There are times in the life of a Christian when we experience a lot of “noise” in our spirits. We live in a bustling, busy world. We get distracted. Or we are tempted. Myriad indeed are the lusts of our flesh, the things of earth, and the wiles of the devil - and it seems that we are always surrounded by malicious legions of avarice. There are days when too much of the world seeps into our souls; times when we cannot seem to hear God’s voice in the Scriptures; times when we feel like there is nobody on the other end of our prayers. The only thing we can perceive is discordant static. Noise.
In such times, it can feel like we are trapped in a small room with a blaring television set. Remember the old days before “smart sound,” when the volume of commercials was approximately one hundred times that of the programming? The screen flashes a succession of badly-produced commercials for local car dealers, and the volume has been turned way, way up. The controls on the TV itself won’t work. What’s more, you cannot seem to find the remote control in order to to turn it down.
The thing most needful to be rid of this sort of spiritual noise is perspective. What we need most is to remember that there is a world beyond the four walls of the small room - that our own circumstances and selves are not the center of the universe. Sometimes this is difficult to do. Sometimes we have paced around the perimeter of that room for so long, that we feel sure we have circumnavigated the globe. Sometimes the TV has droned on for such duration that we cannot seem to recall it ever being otherwise. We can lose any memory of peace, and any hope of escape.
But the Scriptures offer a different perspective. The Gospel tells us that it is Jesus, and not ourselves, who is the center of all creation. Moreover, the Gospel tells us that no amount of noise can separate a Christian from Christ’s love. If our trust is in him, then there is absolutely nothing that can take him away from us - or us away from him:
Who shall separate us from the love of Christ? Shall tribulation, or distress, or persecution, or famine, or nakedness, or danger, or sword? As it is written, “For your sake we are being killed all the day long; we are regarded as sheep to be slaughtered.” No, in all these things we are more than conquerors through him who loved us. For I am sure that neither death nor life, nor angels nor rulers, nor things present nor things to come, nor powers, nor height nor depth, nor anything else in all creation, will be able to separate us from the love of God in Christ Jesus our Lord. (Romans 8:35-39, ESV)

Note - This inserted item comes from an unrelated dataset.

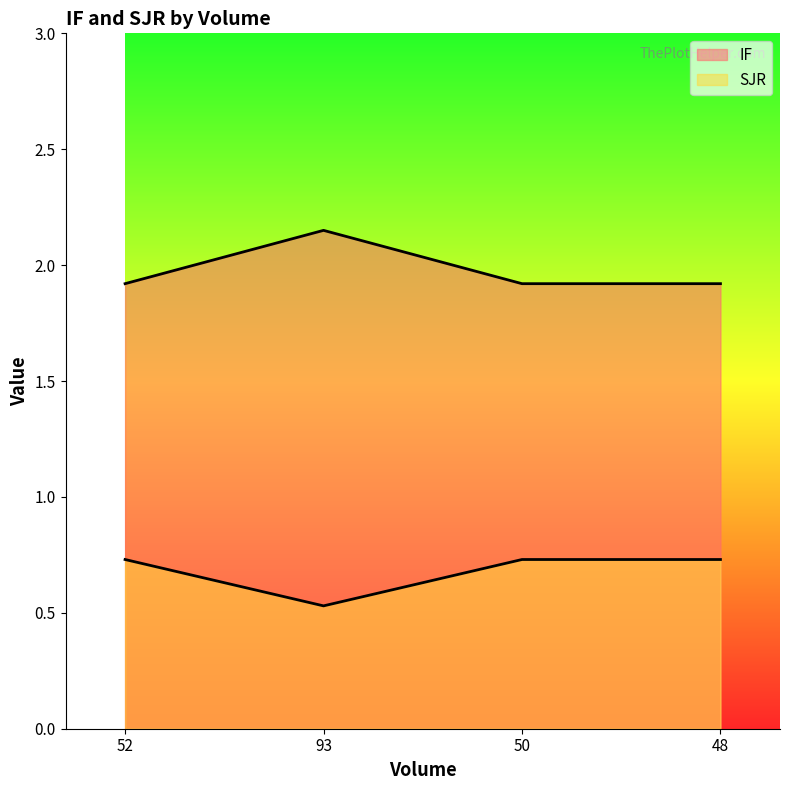

What is the value of the SJR point at the 2nd from the left?

0.5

This is a powerful comfort to the Christian. When my oldest son had his first bad dreams, I taught him this: “If you trust Jesus, you don’t ever have to be scared of anything.” He repeats it back to me now. Now the noise we face as adult believers might be much more involved than a simple bad dream, but the answer is the same: if we trust Christ, we need fear nothing - even in all the noise. Let us learn this simple truth, and like children find comfort therein.
For those whose trust is in Jesus Christ, the four walls fall away. The noisy TV may still be blaring, but no longer does it hold us prisoner in a small room. Rather, both we and the TV are now set on a long beach. The golden sand stretches away in either direction as far as our eyes can see, and all along the shore the surf is washed by waves. Loud, rhythmic waves. Powerful, unceasing waves. As the awareness of our new locale sinks in, the cadence of the water rises in our ears: a constant, deafening, glorious roar before which the insistent cacophony of the TV seems mute. Christ has more than sufficient power to silence all noise - with grace upon grace.
So how do we mute the TV when we’ve lost the remote? What do we do when our spirits are soiled by the incessant noise of world, flesh, and devil? We stand by faith in the cleansing surf of Christ’s power, and we listen. We listen for the sound of the Savior’s waves.